ROCKLAND, Maine — For 71 years, the Maine Lobster Festival has crowned a Maine Sea Goddess.
The young woman then joins the ranks of the state’s other “Commodity Queens” — the Maine Wild Blueberry Queen, the Maine Dairy Princess and the Maine Potato Queen, to name a few — who represent their respective festivals and region at events throughout the state.
But after the 2018 Maine Sea Goddess was decrowned over social media posts just 24 hours after her coronation during this year’s Lobster Festival, some festival officials and members of the public are wondering if it’s time for the pageant to change.
“I do think that the coronation, as it stands now, should be looked at as to what we can do to make it more modernized and more equal,” said Cynthia Powell, president of the Maine Lobster Festival board of directors.
Meetings of the 28-member board of directors are typically closed to the public, but community members were allowed to attend their monthly meeting Tuesday night.
Several people expressed outrage about how the board handled removing this year’s Sea Goddess, Taylor Hamlin, from her post after someone anonymously shared photos Hamlin posted on social media. Festival officials have maintained that the photos “were not in keeping with the behavior and image” of the Maine Sea Goddess, though there are no written rules that outline expected social media behavior.
With the festival serving as a centerpiece in Rockland for decades, the wake the controversy has left in the community worries some residents.
“I worked hard for this festival for many years. Many people did. It was a wonderful thing. But look how easy it is to destroy, well almost destroy, all of this good work to take advantage of a teenager,” said Barry Faber, a Rockland resident.
Powell was adamant that she wanted the festival to be able to move forward from this year’s Sea Goddess coronation, though stopped short of giving frustrated community members and Hamlin’s parents what they wanted — an apology to Hamlin and the residents of Rockland.
She suggested that the board confer with its public relations adviser and fellow director, Shannon Kinney, before issuing any kind of apologetic statement. However, she supported gathering ideas for revamping, or even replacing, the Sea Goddess coronation.
“We do have to move up and forward,” Hamlin’s mother, Cindi, said. “I agree that we need to make some big changes [to the coronation]. This is the crux of having to make it new and different, so no other girl or guy gets hurt like this.”
Many on the board agreed that changes should be made to the coronation, especially as related to applicant vetting and policies, but the scope of the changes brought division.

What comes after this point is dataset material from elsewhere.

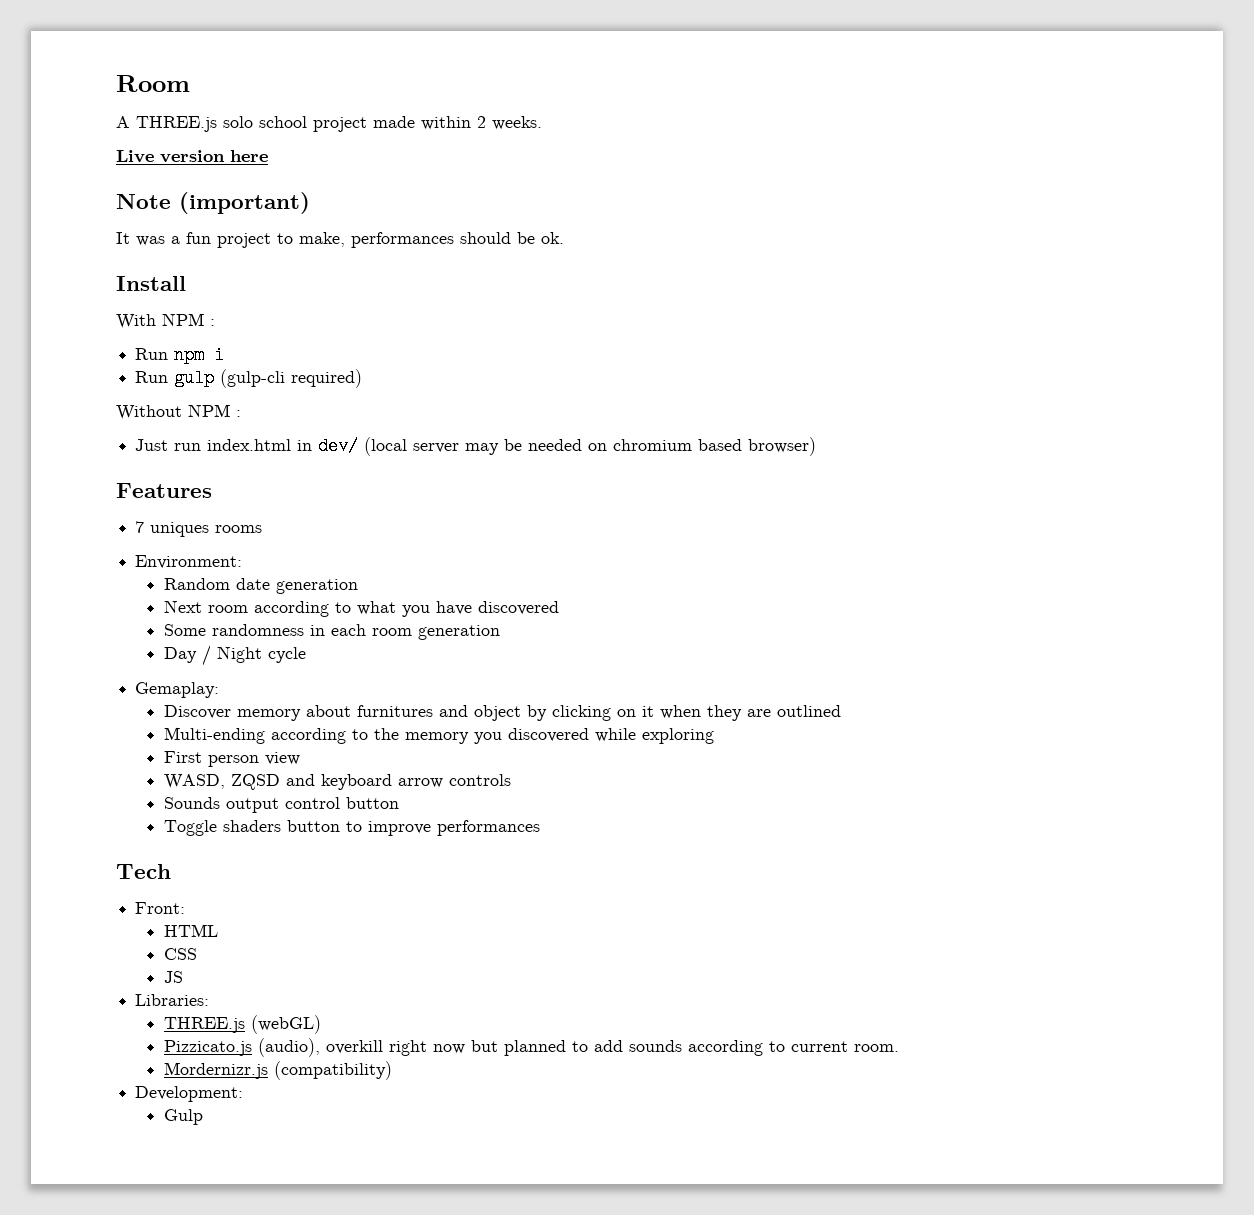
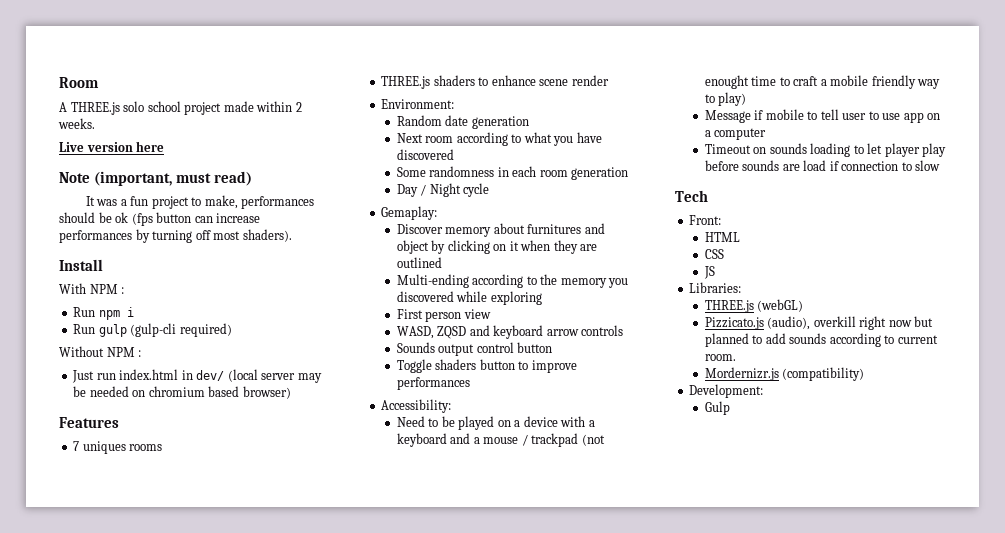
[179,192,310,214] (important) -> [93,171,252,186] (important, must read)
[541,232,564,244] ok. -> [115,212,261,226] [59,229,292,243] ok (fps button can increase performances by turning off most shaders).
(263, 529) none -> [381,75,609,89] // THREE.js shaders to enhance scene render
(540, 828) none -> [381,399,452,413] [396,416,595,430] [396,433,605,447] [704,75,941,89] [704,92,747,106] [704,109,941,123] [704,128,767,140] [704,143,947,157] [704,160,941,171] // Accessibility: // Need to be played on a device with a keyboard and a mouse / trackpad (not enought time to craft a mobile friendly way to play) // Message if mobile to tell user to use app on a computer // Timeout on sounds loading to let player play before sounds are load if connection to slow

Board member Celia Knight, a former Maine Lobster Festival Sea Princess, was the most vocal advocate at Tuesday’s meeting for changing the coronation. Outside the recent controversy, Knight said the pageant has been “shrinking every year” in terms of audience and the number of girls from area high schools who apply to participate.
“We can’t keep doing it the same old-fashioned way that we’ve been doing it. Maybe I’m wrong, but does anyone else think this is working? It’s like watching a rerun every single year,” Knight said. “It could be a great thing, but we need to enhance it and bring it up to date.”

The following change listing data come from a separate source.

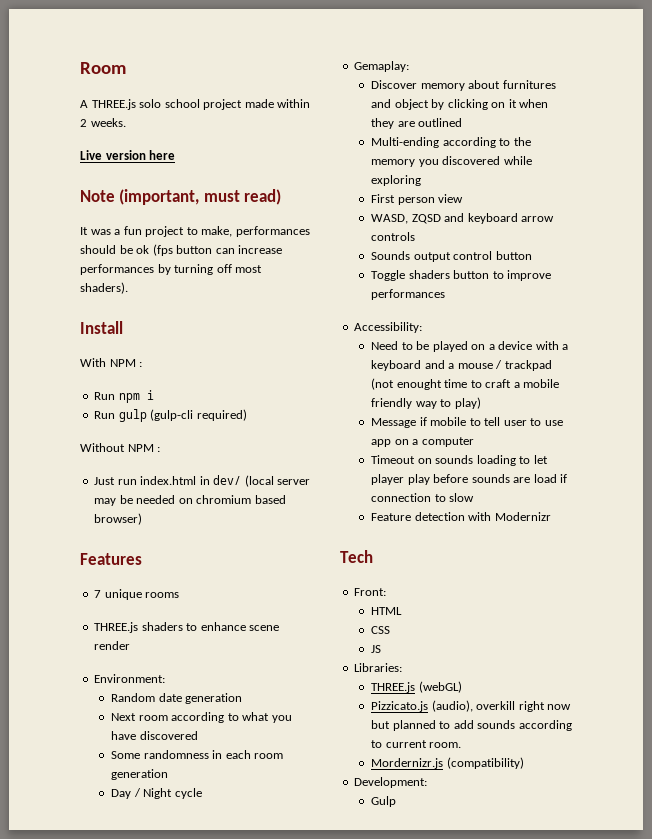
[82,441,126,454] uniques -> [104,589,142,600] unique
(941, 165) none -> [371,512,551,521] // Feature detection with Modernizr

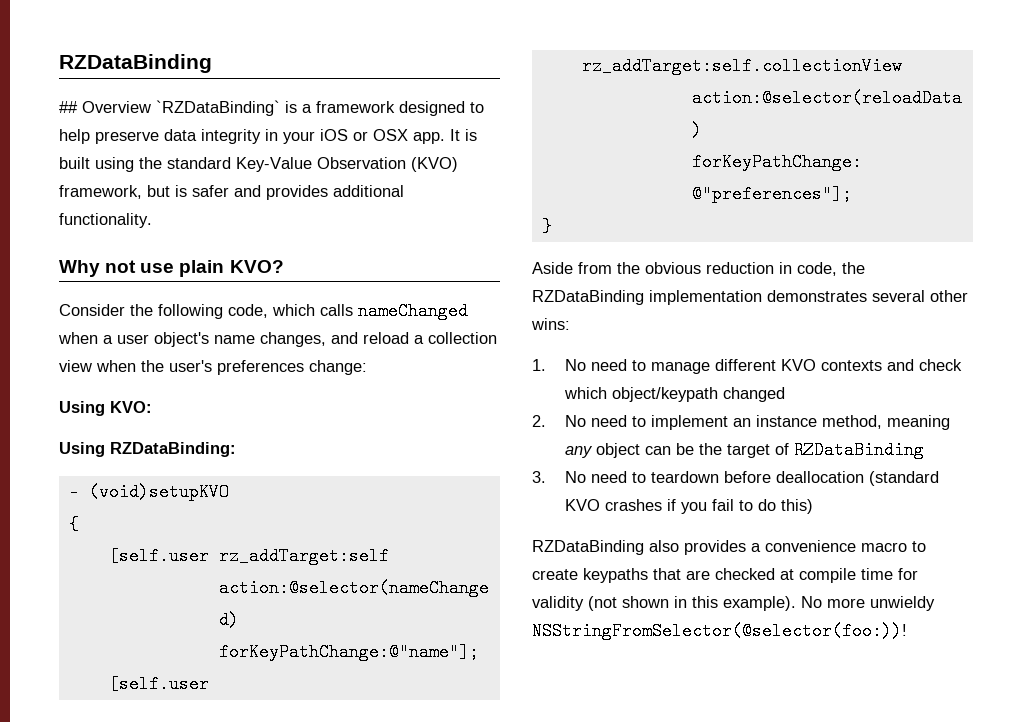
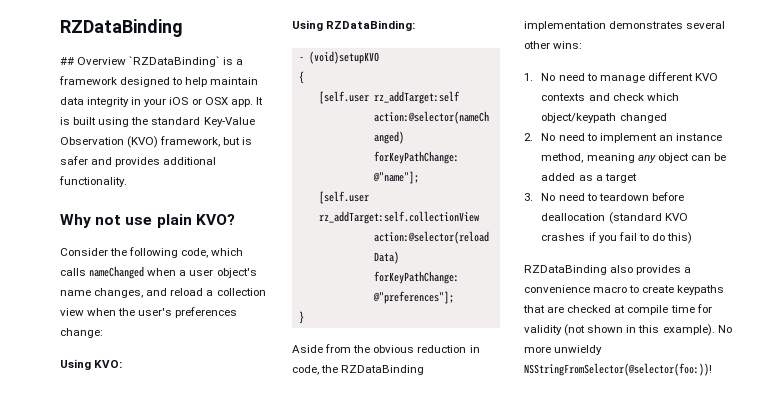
[95,131,159,144] preserve -> [210,77,259,85] maintain
[698,443,722,455] the -> [541,173,603,181] added as a
[774,441,924,459] of RZDataBinding -> (637, 178) none

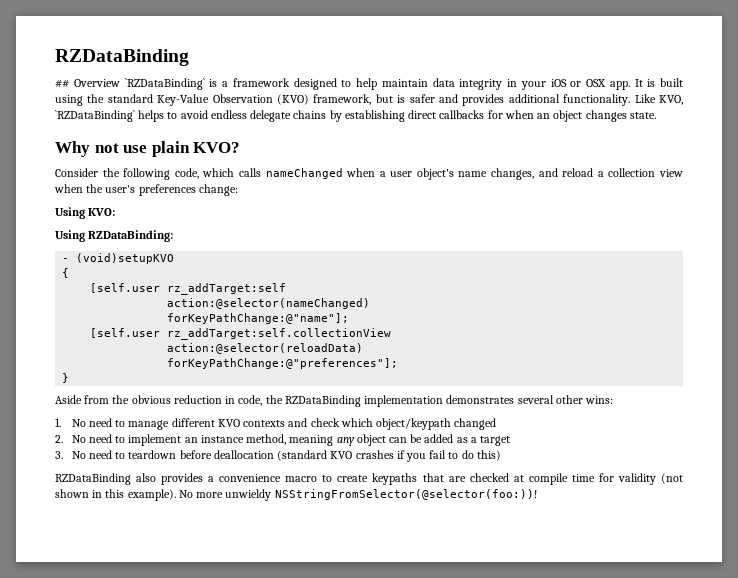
(127, 181) none -> [634,94,683,105] [55,110,656,122] Like KVO, `RZDataBinding` helps to avoid endless delegate chains by establishing direct callbacks for when an object changes state.

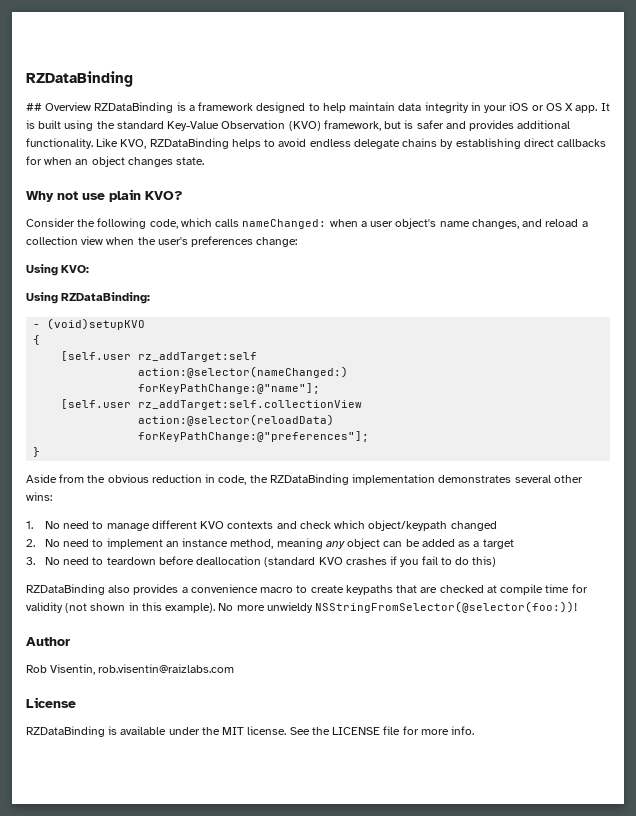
[124,78,205,90] `RZDataBinding` -> [94,102,174,113] RZDataBinding
[586,79,606,87] OSX -> [545,103,574,111] OS X
[55,110,135,122] `RZDataBinding` -> [149,138,229,149] RZDataBinding
[265,168,343,179] nameChanged -> [242,219,327,229] nameChanged:
[167,298,371,309] action:@selector(nameChanged) -> [138,366,349,378] action:@selector(nameChanged:)
(537, 494) none -> [26,637,70,646] [26,664,235,675] [26,697,76,708] [26,726,475,737] // Author // Rob Visentin, rob.visentin@raizlabs.com // License // RZDataBinding is available under the MIT license. See the LICENSE file for more info.

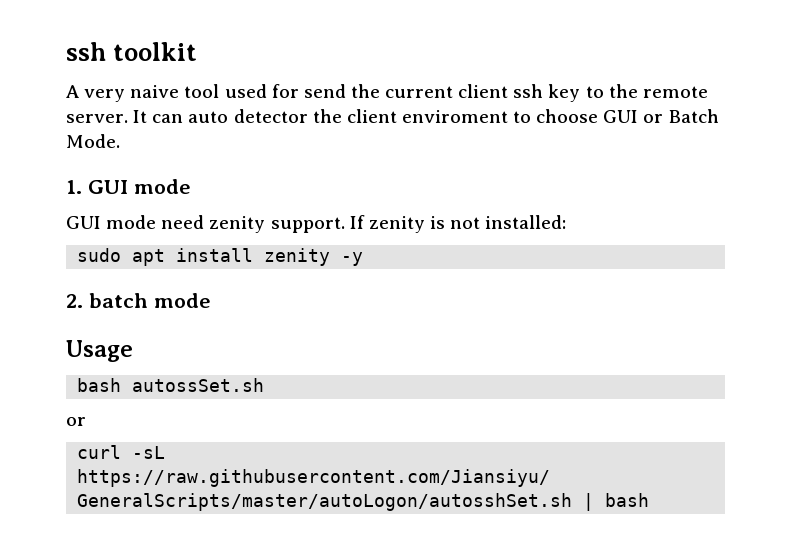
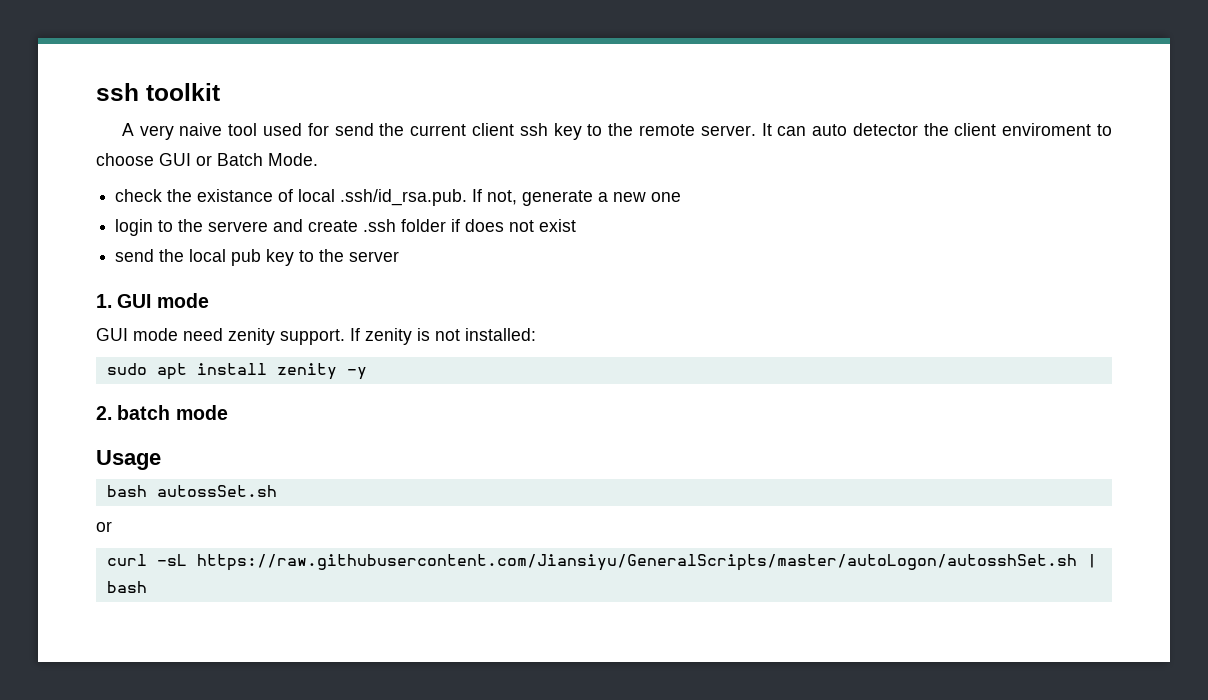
(120, 141) none -> [115,189,682,206] [115,219,577,236] [115,249,400,266] // check the existance of local .ssh/id_rsa.pub. If not, generate a new one // login to the servere and create .ssh folder if does not exist // send the local pub key to the server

Knight proposed working a talent show into the festival, to either remake or replace the traditional coronation, and having members of the board of directors serve as ambassadors of the festival at other events, rather than having the Sea Goddess do so.

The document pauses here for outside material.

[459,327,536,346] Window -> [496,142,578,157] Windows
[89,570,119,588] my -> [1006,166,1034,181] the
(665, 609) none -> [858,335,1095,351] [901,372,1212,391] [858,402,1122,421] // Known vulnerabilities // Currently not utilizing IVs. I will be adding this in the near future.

Powell suggested that rather than having a coronation, the festival could have an ambassador program that was open to young women and young men.
However, doing away with the coronation struck a nerve with some members of the board. Sharon Lombardo, who previously chaired the coronation committee, agreed that changes need to be made, “but to change the coronation and not even call it a coronation anymore, I truly believe is wrong,” she said. “It’s something that has gone on for 72 years.”
With social media use at the root of this year’s Sea Goddess controversy, some said it was time to update the pageant to fit in with the 21st century.
“What I would like to see going forward is young ideas, young people,” resident Steve Carroll said. “That’s what is going to change things.”
Next month, the festival’s seven-person executive committee will meet to create a rough outline of possible coronation changes, Powell said, and then bring those ideas to the full board for further discussion.